Ne nous leurrons pas, l'époque n'est pas propice aux manifestes artistiques, aux grands courants du type néo-réalisme ou nouvelle vague. Que ce soit en Iran, en Chine, en Russie ou ailleurs, ce sont des individualités isolées qui portent le cinéma de leur pays sur leurs épaules. Ce phénomène se retrouve dans d'autres contrées qui ne possèdent pas une grande industrie. Ainsi, Emir Kusturica, qui revient avec Chat noir, chat blanc à la comédie picaresque de ses débuts. Tandis qu'avec les Idiots Lars von Trier nous donne une œuvre dérangeante sur l'équilibre mental et social d'un groupe de personnes qui tentent d'aller jusqu'à leurs limites psychologiques. Quant à l'Autrichien Haneke, il poursuit, avec Funny Games, sa réflexion sur la violence, d'une manière que certains jugent ambiguë, mais ses films ont le mérite d'exister et de porter en eux leur critique interne. Même dans un pays hégémonique comme les États-Unis – j'allais écrire surtout dans ce pays –, où technocrates et barons du marketing propulsent sur toute la planète une culture aseptisée, il faut des hommes culturellement responsables (les cinéastes qui ont leur univers propre) pour que le cinéma ne se réduise pas à une bouillie audiovisuelle asservissante.

Le Festival de Cannes

La palme d'or accordée à Théo Angelopoulos pour l'Éternité et un jour fut amplement méritée : à travers la dernière journée d'un vieil intellectuel qui doit être hospitalisé, l'auteur fait un bilan sur sa propre existence, son œuvre et le sort de son pays dans un langage élégiaque inimitable où passé et présent se mêlent avec une maestria surprenante. Le grand prix du jury accordé à La vie est belle de Roberto Benigni provoqua une vive polémique, de nombreux critiques estimant qu'il était inconvenant de traiter du problème de la Shoah sur le mode comique. Sans que ce soit un grand film, on peut soutenir que les intentions du cinéaste sont louables : un père ment à son jeune fils sur leur devenir au sein d'un camp, créant ainsi un univers parallèle burlesque dont prisonniers et bourreaux seraient les marionnettes. Néanmoins, le grand prix du jury est totalement déplacé ici : un prix pour le scénario ou l'interprétation aurait été plus adéquat. Le grand prix du jury, accordé en principe à une œuvre difficile ou inclassable, aurait été tout à/ait pertinent s'il avait été attribué à Alekseï Guerman pour Khroustaliov, ma voiture !, film dense sur la fin du stalinisme dont les clés d'interprétation sont constamment mises en échec par le foisonnement du sens.

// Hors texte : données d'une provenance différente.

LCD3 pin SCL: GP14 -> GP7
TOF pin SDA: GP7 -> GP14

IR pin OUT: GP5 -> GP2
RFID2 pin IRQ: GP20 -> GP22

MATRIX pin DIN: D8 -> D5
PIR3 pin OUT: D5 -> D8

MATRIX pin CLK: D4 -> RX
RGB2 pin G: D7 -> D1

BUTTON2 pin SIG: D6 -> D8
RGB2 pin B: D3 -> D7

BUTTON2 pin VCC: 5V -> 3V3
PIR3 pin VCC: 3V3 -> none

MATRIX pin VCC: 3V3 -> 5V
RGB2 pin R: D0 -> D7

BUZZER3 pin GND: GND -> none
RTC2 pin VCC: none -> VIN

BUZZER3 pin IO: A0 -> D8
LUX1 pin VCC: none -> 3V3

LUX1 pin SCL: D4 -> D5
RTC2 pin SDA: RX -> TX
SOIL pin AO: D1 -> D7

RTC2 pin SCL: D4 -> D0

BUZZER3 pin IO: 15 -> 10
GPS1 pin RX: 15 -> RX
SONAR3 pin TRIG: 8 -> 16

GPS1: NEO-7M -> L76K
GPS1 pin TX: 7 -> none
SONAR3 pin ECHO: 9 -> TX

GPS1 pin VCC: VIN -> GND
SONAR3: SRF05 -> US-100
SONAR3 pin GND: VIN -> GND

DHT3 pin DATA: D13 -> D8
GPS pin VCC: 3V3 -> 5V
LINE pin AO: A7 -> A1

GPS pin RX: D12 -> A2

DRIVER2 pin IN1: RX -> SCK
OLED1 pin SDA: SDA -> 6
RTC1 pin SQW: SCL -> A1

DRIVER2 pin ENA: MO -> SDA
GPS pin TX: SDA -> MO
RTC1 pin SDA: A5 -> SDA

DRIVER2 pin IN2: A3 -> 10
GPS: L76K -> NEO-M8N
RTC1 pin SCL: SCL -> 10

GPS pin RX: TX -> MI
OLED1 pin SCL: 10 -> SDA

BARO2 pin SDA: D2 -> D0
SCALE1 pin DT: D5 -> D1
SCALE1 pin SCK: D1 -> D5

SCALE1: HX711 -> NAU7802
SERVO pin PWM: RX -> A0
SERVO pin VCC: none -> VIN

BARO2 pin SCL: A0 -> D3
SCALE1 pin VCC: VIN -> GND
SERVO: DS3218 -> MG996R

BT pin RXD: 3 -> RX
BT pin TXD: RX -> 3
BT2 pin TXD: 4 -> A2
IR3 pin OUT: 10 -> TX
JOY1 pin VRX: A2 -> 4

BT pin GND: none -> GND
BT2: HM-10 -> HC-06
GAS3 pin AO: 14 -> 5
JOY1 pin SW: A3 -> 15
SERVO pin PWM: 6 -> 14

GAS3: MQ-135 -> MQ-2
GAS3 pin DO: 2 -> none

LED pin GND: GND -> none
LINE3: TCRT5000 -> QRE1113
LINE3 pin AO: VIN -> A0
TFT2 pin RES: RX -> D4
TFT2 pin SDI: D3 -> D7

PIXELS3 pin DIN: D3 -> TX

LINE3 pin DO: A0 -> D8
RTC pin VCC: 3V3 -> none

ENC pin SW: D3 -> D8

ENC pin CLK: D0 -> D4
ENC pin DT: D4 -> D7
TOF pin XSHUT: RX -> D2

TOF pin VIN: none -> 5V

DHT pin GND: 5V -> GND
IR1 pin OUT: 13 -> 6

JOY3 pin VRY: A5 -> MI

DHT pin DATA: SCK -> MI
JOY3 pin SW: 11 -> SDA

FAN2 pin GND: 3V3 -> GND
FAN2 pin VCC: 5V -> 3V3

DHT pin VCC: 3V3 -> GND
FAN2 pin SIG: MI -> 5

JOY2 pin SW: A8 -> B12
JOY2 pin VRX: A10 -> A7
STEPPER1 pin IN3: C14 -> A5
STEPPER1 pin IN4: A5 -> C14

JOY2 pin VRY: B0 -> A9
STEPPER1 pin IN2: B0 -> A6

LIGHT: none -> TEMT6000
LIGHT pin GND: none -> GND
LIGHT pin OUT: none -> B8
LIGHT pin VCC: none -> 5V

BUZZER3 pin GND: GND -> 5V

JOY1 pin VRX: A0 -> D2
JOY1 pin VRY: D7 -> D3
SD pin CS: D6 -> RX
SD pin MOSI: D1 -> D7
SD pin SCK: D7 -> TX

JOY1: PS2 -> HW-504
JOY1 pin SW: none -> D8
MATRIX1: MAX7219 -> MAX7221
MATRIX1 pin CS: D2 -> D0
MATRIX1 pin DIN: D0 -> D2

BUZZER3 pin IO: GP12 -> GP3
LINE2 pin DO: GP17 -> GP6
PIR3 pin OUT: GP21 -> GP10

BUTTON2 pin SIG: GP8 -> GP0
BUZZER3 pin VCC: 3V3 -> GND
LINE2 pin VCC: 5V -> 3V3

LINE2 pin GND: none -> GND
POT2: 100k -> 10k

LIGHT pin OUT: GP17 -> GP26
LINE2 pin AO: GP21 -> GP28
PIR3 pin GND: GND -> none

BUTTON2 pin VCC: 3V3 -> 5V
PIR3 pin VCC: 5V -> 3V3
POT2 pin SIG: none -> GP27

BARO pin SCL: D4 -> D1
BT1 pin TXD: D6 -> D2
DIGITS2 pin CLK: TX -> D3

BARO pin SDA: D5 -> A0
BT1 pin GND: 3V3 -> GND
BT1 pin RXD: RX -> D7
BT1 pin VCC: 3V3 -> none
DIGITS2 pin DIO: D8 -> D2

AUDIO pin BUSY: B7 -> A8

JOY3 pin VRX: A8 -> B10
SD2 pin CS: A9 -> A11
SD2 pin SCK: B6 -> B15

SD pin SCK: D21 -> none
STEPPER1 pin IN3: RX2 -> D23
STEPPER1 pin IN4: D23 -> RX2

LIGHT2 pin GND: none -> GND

Le prix de la mise en scène attribuée au Général de John Boorman est partiellement justifié. Le cinéaste britannique y dépeint, dans un noir et blanc splendide, les chasses-croisés d'un bandit d'honneur irlandais actuel avec la police, les institutions, l'Église. Si le filmage est superbe et la caméra très mobile, le sujet n'est pas en soi d'une Jolie originalité. Le prix spécial du jury alla, ex aequo, à la Classe de neige de Claude Miller et à Festen du Danois Thomas Vintenberg. Vilipendée par une partie de la critique, la Classe de neige est néanmoins une analyse complexe de la fantasmatique enfantine. Quant à Festen, réalisé par un jeune disciple de Lars von Trier, c'est un remarquable pamphlet contre la sclérose d'une famille et d'un père débauché. C'est Bergman revisité par Tarantino. Le prix d'interprétation masculine attribué à Peter Mullan pour sa prestation dans My name is Joe de Ken Loach est mérité, quoique le film n'apporte rien de plus dans la filmographie de son auteur, qui demeure le cinéaste bienveillant des classes laborieuses. Le prix d'interprétation féminine attribué ex aequo à Élodie Bouchez et Natacha Régnier pour la Vie rêvée des anges de Erick Zonca s'harmonise parfaitement avec la vision juste de la jeunesse actuelle que propose ce premier long métrage.

Certes, on peut regretter que le jury, présidé par Martin Scorsese, ait oublié des œuvres comme les Fleurs de Shanghai de Hou Hsiao-hsien, les Idiots de Lars von Trier ou Khroustaliov, ma voiture ! d'Alekseï Guerman, mais, tel quel, il reflète néanmoins la diversité du cinéma actuel au sein d'un festival d'excellent cru.